‘Bulls are back’ as investors dump cash and start buying again, Wall Street survey shows

Professional investors closed out 2019 in an upbeat mood as recession fears fade and hopes grow that the year ahead will bring another solid run of stock market gains.

Expectations are for the S&P 500 to peak at a bull market high of 3,322, according to the December Bank of America Global Research Fund Managers Survey. While that’s just 4% from current levels, it represents a solid turn higher just since November, is 10% up from a year ago and is the highest reading since BofA started asking the question in June 2018.

That sentiment change comes with the broad market index already up 27.3% year to date.
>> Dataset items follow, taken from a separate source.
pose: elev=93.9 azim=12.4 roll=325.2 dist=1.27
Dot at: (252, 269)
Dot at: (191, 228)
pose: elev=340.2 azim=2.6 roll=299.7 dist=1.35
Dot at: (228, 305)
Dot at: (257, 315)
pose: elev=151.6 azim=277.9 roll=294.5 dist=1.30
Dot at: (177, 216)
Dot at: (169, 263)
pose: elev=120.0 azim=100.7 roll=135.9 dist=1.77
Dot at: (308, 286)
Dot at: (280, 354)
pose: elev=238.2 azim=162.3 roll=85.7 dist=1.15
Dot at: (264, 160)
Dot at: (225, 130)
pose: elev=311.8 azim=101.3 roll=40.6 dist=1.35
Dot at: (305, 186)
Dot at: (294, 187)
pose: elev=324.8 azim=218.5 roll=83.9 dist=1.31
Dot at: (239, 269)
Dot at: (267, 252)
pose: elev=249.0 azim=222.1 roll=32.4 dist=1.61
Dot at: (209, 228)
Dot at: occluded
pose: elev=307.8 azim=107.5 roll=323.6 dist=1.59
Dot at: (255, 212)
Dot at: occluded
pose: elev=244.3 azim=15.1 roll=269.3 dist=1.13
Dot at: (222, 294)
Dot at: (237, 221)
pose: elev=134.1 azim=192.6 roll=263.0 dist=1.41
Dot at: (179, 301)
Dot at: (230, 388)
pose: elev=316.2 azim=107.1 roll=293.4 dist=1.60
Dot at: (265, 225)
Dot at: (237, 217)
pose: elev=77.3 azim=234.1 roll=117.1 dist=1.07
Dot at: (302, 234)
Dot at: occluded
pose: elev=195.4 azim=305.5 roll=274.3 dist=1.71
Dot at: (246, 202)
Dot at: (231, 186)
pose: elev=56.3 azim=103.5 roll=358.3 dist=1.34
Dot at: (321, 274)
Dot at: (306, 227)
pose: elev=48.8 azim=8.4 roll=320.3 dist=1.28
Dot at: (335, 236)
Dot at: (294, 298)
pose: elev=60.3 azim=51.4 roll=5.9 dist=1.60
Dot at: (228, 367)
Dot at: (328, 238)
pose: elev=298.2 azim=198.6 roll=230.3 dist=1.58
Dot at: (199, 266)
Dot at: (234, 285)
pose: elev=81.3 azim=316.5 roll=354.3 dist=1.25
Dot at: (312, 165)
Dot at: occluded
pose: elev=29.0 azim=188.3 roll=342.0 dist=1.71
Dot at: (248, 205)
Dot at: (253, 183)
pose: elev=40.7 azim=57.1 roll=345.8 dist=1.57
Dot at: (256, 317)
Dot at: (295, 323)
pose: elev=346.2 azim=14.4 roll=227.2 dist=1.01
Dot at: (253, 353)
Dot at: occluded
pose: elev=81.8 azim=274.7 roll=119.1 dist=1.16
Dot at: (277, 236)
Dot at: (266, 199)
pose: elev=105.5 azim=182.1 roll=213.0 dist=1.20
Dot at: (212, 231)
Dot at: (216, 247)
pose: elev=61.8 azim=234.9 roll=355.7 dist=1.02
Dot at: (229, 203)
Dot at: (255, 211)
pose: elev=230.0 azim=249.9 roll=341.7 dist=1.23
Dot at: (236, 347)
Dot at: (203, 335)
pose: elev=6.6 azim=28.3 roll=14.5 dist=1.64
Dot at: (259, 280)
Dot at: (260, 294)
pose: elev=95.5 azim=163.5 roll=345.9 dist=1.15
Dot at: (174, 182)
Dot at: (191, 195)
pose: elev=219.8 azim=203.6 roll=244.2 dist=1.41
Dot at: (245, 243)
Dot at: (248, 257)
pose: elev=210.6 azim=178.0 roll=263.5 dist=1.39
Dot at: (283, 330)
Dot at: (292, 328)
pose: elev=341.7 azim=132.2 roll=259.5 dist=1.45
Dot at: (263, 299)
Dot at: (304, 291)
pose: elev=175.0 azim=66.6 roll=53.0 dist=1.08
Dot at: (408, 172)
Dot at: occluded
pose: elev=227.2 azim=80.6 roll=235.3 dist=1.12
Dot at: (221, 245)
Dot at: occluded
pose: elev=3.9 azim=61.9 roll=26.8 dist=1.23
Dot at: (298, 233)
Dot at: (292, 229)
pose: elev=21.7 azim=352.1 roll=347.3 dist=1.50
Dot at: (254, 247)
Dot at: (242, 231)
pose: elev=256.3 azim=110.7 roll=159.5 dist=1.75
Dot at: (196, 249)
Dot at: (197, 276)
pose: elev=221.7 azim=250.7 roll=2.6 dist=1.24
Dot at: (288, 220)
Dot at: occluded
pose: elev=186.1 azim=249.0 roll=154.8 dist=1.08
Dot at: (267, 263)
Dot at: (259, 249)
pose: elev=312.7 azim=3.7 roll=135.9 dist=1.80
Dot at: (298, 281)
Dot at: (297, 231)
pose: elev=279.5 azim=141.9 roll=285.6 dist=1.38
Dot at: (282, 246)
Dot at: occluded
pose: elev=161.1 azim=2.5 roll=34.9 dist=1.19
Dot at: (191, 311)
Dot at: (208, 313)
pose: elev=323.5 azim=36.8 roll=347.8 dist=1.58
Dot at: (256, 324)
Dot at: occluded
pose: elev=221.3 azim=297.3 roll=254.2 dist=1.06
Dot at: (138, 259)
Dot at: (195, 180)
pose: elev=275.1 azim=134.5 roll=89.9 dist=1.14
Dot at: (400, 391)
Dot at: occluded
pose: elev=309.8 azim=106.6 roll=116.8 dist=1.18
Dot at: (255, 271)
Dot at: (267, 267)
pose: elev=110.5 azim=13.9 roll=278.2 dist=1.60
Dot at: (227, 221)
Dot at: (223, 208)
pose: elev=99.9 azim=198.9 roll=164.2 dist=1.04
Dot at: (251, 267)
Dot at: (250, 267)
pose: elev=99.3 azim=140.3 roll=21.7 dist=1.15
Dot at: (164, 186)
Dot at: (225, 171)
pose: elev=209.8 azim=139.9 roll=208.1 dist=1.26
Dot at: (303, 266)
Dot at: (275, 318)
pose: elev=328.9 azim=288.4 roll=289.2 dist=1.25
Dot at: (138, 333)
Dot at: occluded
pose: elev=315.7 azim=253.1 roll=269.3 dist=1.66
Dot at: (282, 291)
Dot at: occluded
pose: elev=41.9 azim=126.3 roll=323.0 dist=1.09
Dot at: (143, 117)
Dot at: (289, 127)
Despite the strong rally, investors have pulled $23.4 billion out of U.S. stock-based funds over the past year, according to Morningstar.

In addition to that one bullish data point in the BofA survey, there were other indications that the pros are looking for strong gains .

Cash allocations fell to 4.2% of portfolios, the lowest level since March 2013. BofA’s “Bull and Bear” reading rose to its most bullish level since April 2018. Also, the global economic backdrop no longer looks so scary: A net 29% of those surveyed see growth improving over the next 12 months, a dramatic turnaround from a net minus-50% in June and a record swing for a two-month period.

A net 68% say recession is unlikely in 2020, which is the biggest two-month swing back to May 2009 just as the Great Recession was coming to an end.

The survey “confirms the bulls are back and are buying equities,” wrote Michael Hartnett, BofA Global Research’s chief investment strategist.

Respondents reported being a net 31% overweight, the highest level of the year, though the allocation level is just above its long-term average, indicating that sentiment has not gotten overheated.

The survey showed that one of the big tailwinds for the next leg in the bull market could be an unexpectedly positive result in the U.S.-China trade war, which would push companies to allocate more to capital expenditures.

Investors said they are selling bonds for stocks, and are buying commodities and other asset classes. While allocations to U.S. equities decreased, managers put more money in emerging markets, Japan and the UK. They increased allocations to banks and tech and pulled back from defensive sectors including utilities and staples. Industrials, health care, energy and materials also saw more interest.

Trades considered to be the most crowded were tech and growth stocks, U.S. Treasurys, and investment grade corporate bonds, with the bet against volatility showing the biggest monthly gain.